Le Belge a en moyenne perdu 1,73% de pouvoir d'achat réel sur la période 2016-2017, ressort-il du baromètre socio-économique 2018 de la FGTB diffusé mercredi. Le syndicat socialiste entend ainsi contredire le discours du gouvernement Michel, qui s'enorgueillit des bonnes performances des indicateurs socio-économiques. Les données de la FGTB sont issues du dernier Benchmarking Working Europe de l'Institut européen des syndicats (Etui). Selon ces statistiques, la Belgique fait ainsi moins bien que la France (+0,85%), l'Allemagne (+2,22) ou encore les Pays-Bas (+2,91%).
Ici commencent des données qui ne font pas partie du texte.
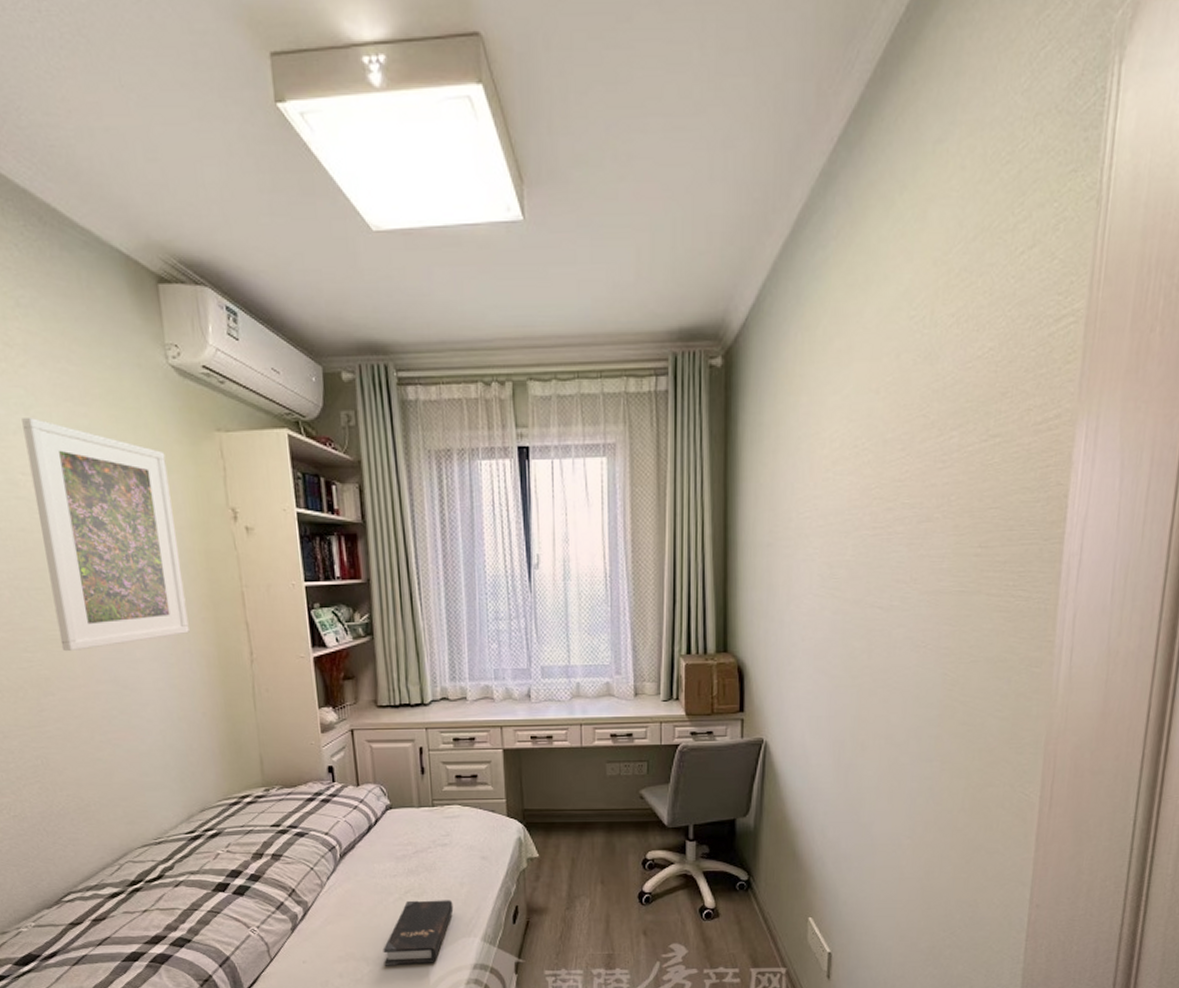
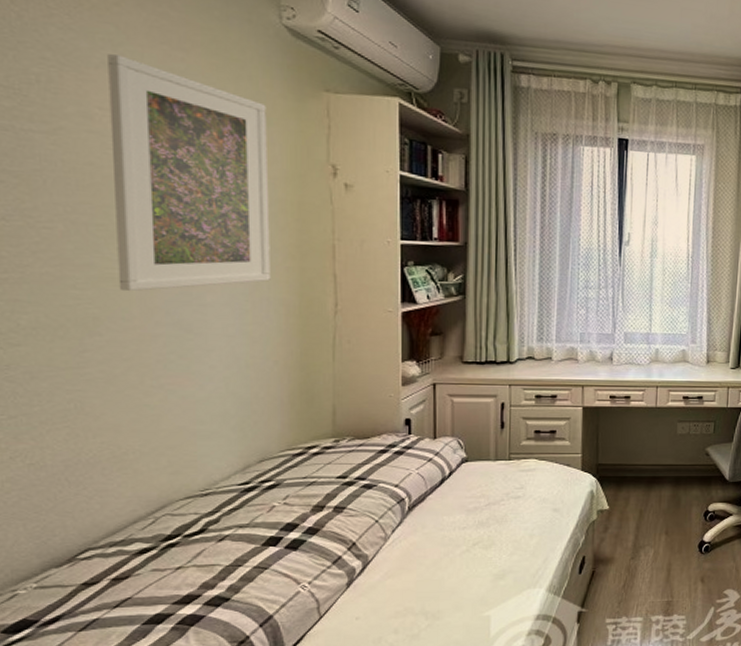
hardback book: present [383,900,454,966] -> none [444,551,521,620]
Le baromètre de la FGTB tord également le cou au cliché selon lequel le travailleur belge est plus cher que ses homologues limitrophes. Selon les chiffres du Conseil central de l'économie que le syndicat relaie, un salarié belge a un rendement de 51,5 euros par heure travaillée, contre 45,9 euros pour ceux des pays voisins. Son coût salarial horaire s'établit à 37,5 euros contre 33,3 euros dans les pays frontaliers. Il en ressort dès lors que si le Belge est effectivement plus cher de 12,6%, il est également 12,2% plus productif.

Enfin, la FGTB dénonce le fait que la part des revenus destinée aux salaires est en recul quasi constant depuis 20 ans au détriment de la part consacrée au capital.
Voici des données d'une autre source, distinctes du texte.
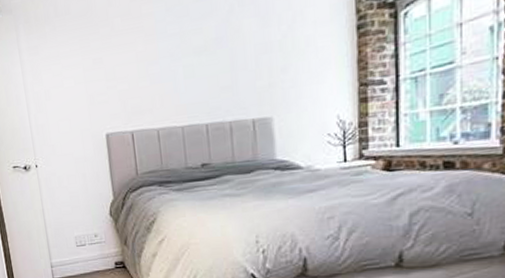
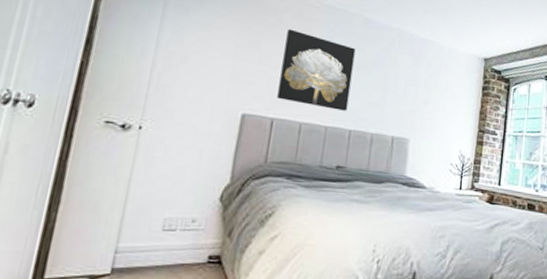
wall art: none [122,31,199,111] -> present [277,28,356,111]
"Le pouvoir d'achat est victime de la politique du gouvernement Michel", fustige Robert Vertenueil, président de la FGTB, en citant les mesures ayant provoqué ce constat: saut d'index, nouvelle loi salariale, ou encore augmentation de la TVA. Le leader syndical a également déploré la fiscalité "injuste" toujours en vigueur, et l'incapacité de l'exécutif fédéral à réduire drastiquement l'écart salarial entre hommes et femmes.